If you are concerned about the stickiness or moisture of dried fruits, make fruit leather instead. Take several different fruits and make a puree, spread thin (on wax paper)and dehydrate. As the storebought stuff is, it will be kinda sticky, so you are really not doing anything incorrectly.
Wife and I have dried tons of taters, we think they are the best best for long term storage and nutritional value. After drying we store in mason jars using the jar sealer on our foodsaver. This year in the garden we are growing our own herbs and the dehydrator is about to get a workout!


----------



## Emerald (Jun 14, 2010)

mmszbi said:


> If you are concerned about the stickiness or moisture of dried fruits, make fruit leather instead. Take several different fruits and make a puree, spread thin (on wax paper)and dehydrate. As the storebought stuff is, it will be kinda sticky, so you are really not doing anything incorrectly.
> Wife and I have dried tons of taters, we think they are the best best for long term storage and nutritional value. After drying we store in mason jars using the jar sealer on our foodsaver. This year in the garden we are growing our own herbs and the dehydrator is about to get a workout!


Just a hint on herbs-dry them at the very lowest temp your machine has.. they will retain better flavor.
The only one that doesn't do that well for me was basil-I had to turn the temp up a tad and take all the leaves off the stems.

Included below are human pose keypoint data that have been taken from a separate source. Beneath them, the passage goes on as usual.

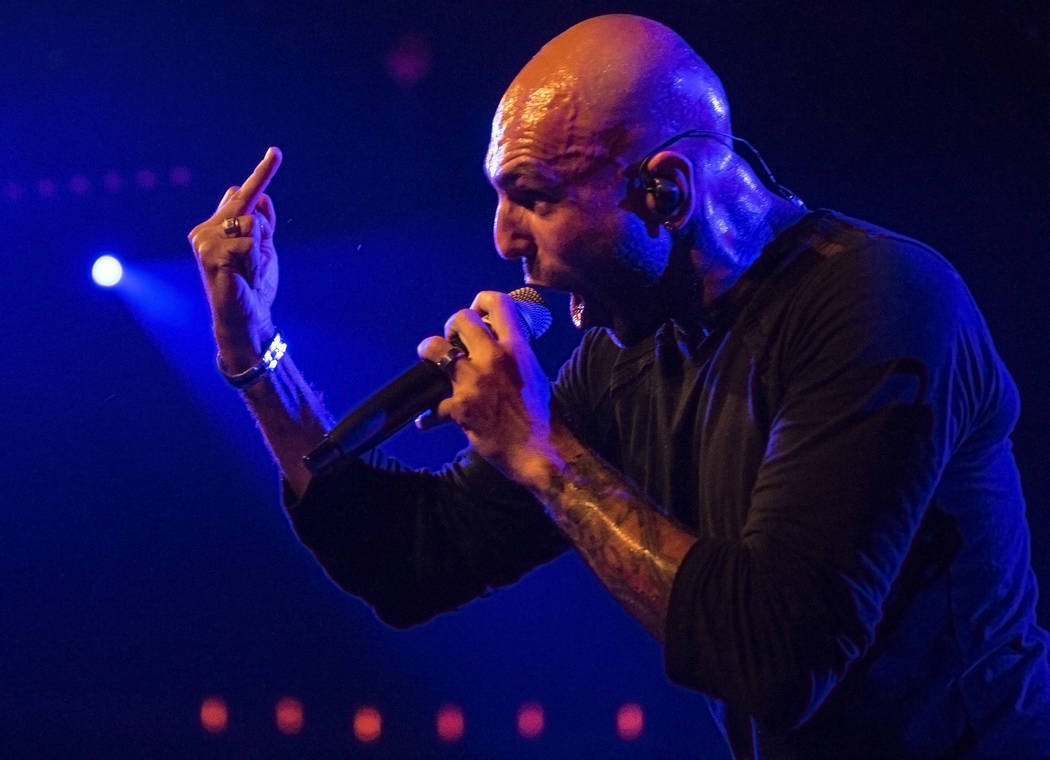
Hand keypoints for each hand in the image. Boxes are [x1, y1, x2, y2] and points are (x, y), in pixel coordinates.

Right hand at [187, 147, 281, 371]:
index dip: (263, 172)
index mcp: (220, 226)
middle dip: (263, 234)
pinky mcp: (209, 252)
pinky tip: (242, 276)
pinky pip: (249, 241)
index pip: (244, 195)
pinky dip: (254, 261)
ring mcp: (204, 239)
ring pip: (252, 224)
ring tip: (247, 272)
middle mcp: (207, 229)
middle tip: (253, 264)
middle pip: (251, 208)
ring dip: (259, 252)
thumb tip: (263, 196)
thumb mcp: (264, 250)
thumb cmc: (253, 286)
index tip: (276, 151)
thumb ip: (262, 224)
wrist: (246, 317)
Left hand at [416, 291, 555, 479]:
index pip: (498, 303)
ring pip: (434, 348)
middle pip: (462, 318)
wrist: (540, 452)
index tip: (478, 311)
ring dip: (429, 352)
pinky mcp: (459, 408)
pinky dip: (429, 415)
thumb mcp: (534, 374)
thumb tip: (498, 345)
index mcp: (517, 349)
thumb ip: (514, 356)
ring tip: (432, 362)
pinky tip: (429, 420)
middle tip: (454, 340)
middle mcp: (494, 359)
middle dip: (453, 325)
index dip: (483, 300)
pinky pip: (432, 404)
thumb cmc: (542, 416)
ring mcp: (473, 382)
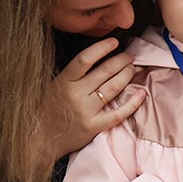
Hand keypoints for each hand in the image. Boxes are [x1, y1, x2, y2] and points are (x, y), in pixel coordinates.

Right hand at [47, 37, 144, 158]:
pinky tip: (142, 93)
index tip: (114, 42)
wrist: (40, 139)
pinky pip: (119, 113)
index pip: (85, 59)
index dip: (102, 48)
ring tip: (133, 68)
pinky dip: (133, 103)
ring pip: (114, 87)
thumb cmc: (49, 108)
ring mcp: (86, 111)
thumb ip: (74, 73)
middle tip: (129, 56)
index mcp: (64, 81)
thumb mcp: (55, 85)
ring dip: (127, 75)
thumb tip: (99, 56)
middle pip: (105, 71)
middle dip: (122, 60)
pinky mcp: (94, 126)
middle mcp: (76, 94)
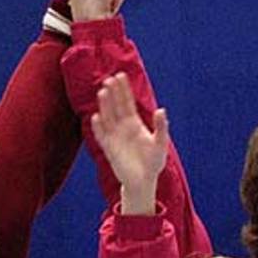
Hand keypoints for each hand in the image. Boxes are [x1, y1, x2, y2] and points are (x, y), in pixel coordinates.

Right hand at [91, 72, 168, 213]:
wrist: (143, 182)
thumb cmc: (153, 162)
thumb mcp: (160, 144)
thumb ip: (161, 127)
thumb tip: (161, 110)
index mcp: (135, 124)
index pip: (127, 103)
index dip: (124, 90)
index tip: (120, 75)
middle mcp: (122, 128)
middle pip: (116, 107)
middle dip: (113, 93)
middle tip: (109, 78)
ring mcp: (114, 137)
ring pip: (108, 118)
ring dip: (105, 106)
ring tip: (102, 92)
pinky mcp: (109, 149)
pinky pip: (102, 136)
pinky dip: (98, 127)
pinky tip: (96, 117)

If doing sage-dry about 10 times what you think you will need as when I grind it down for stuffing it really grinds into much less than you think!


----------



## Deborah2 (Oct 6, 2011)

I can't say, for sure, but your problem is like what I encountered with my first batches of fruit. This problem is called "case hardening". The temperature is too high for too long. The outside gets too dry and the inside never dries well. The result is sticky fruit. The solution is to set the temp. as directed and leave it there for about one hour. Then lower the temperature about five or ten degrees for the rest of the drying cycle. Sweet, fleshy fruit will take a very long time to dry. Maybe several days when the humidity is high. Please post if this solves the problem. It would be interesting to hear if thishas been of any help. Goodluck.


----------



## boomer (Jul 13, 2011)

I dry herbs, mushrooms, onions, apples, paste tomatoes, peepers, carrots, & potatoes primarily. I blanch the potatoes first but not the rest. They work well in stews, salsas, soups, sauces. I generally like the results and do not dry more because I run out of prepping time.

When I am using a lot of dried foods I tend to migrate towards different recipes than I would if using fresh or frozen.


----------



## goshengirl (Dec 18, 2010)

Emerald said:


> If doing sage-dry about 10 times what you think you will need as when I grind it down for stuffing it really grinds into much less than you think!


Don't they all - it's a SHOCKER! lol I have my little jars (and I do mean 'little') of dried herbs on the shelf, and it's amazing to know how much plant material is in there!


----------



## Emerald (Jun 14, 2010)

goshengirl said:


> Don't they all - it's a SHOCKER! lol I have my little jars (and I do mean 'little') of dried herbs on the shelf, and it's amazing to know how much plant material is in there!


I know! And what they charge for those tiny bottles in the store! I have been buying it in the big bulk containers at the restaurant supply. For only about the cost of two small bottles of grocery store herbs and spices I can get the amount of about 6 or 8 bottles worth. I often fill only a small glass bottle and then vac-pack the rest into a big mason jar. Stored in the dark and cool they last for quite a while. But there are some that I need to start growing more of myself as we go thru one of those big containers of a year. 
Also I can highly recommend buying whole spices and grate them only when you need them.. I still have three whole nutmegs left from O4(stored in glass) that still taste as yummy when I grate them into things as when I first got them.. You can't believe how yummy cinnamon is when you powder or grate it fresh each time. Even the cheap cinnamon sticks that they sell in the dollar stores/save a lot at the holidays. Whole allspice and whole seeds of many spices are better when you toast them in a dry pan for a few seconds before grinding.. brings out the oils. 
Black peppercorns seem to really last well vac-packed in mason jars too. Makes me realize that we just opened the last one I had from 3 years ago when I got them on sale in the big containers for $3 each.. we bought 3 of them and had members of the family give us such crap over it.. Said that we would never go thru it like that.. But now I am wishing that I had 3 more containers bought back then as it is about 6 times that price for the same container.

Okay -back to dehydrator talk..


----------